I don’t know that I can answer any of Landon’s questions after mulling over all this, but I do see some implications for ministry. For generations we have worked to develop systems and methods and “just add water” versions of churchy things. There are apologetics and tracts that make a case for the right way to come to faith. There are instructions for developing a quiet time, guides for discipling this group or that, and even conferences with answers for church planting, transformation, growth and renewal. We can learn how to be missional, attractional or emergent.
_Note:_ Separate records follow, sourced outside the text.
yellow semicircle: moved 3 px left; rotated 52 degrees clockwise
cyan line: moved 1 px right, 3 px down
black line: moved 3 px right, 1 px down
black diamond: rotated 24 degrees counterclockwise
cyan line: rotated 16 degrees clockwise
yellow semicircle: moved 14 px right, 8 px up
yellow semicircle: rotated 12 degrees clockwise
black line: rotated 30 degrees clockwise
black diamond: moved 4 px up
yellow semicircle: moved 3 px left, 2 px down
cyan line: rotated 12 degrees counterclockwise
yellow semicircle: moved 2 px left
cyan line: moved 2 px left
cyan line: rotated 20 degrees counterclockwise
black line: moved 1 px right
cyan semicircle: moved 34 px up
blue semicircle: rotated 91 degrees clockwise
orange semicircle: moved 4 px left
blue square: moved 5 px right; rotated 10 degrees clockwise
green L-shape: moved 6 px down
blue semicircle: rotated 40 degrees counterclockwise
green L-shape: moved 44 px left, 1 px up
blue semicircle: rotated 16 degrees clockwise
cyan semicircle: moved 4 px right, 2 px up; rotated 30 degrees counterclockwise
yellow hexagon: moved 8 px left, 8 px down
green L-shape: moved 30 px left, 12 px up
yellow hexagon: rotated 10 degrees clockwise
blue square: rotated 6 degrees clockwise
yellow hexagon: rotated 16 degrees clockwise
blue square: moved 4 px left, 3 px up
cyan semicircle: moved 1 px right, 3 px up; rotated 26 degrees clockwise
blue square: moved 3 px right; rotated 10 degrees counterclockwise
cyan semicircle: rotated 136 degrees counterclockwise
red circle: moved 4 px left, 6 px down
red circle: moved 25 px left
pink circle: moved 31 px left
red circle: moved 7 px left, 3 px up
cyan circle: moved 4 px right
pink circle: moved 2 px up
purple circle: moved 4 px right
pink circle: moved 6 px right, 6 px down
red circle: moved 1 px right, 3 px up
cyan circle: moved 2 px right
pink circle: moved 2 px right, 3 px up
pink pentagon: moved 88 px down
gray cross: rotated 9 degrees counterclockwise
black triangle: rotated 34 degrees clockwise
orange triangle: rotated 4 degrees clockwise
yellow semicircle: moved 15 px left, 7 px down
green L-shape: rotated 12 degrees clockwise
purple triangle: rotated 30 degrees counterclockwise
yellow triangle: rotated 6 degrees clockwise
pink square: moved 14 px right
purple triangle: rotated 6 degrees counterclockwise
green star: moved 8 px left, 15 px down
But what we don’t capture in all of these rational discussions about ministry is the art… not artifice that puts a false face or emotion on something but that intangible quality that breathes life into process. That takes a textbook response to a case study and makes it a beautiful interaction between beloved children of God. There is a sense that people who are gifted go farther in the arts (I can make a paint-by-number look like Bob Ross, but I’m no Michelangelo). I suppose there is a bit of that in the spiritual gifts as well. The Holy Spirit breathes life into the work of those God calls to ministry and pours out gifts into the body to empower the priesthood of all believers.
The life and livelihood of the church isn’t rational any more than it is the physical structure that bears the address of the church. The life and livelihood of the church is in the art of being God’s people, attuned to the Spirit and responding to the needs of a world in desperate need of beauty, love, mercy and grace.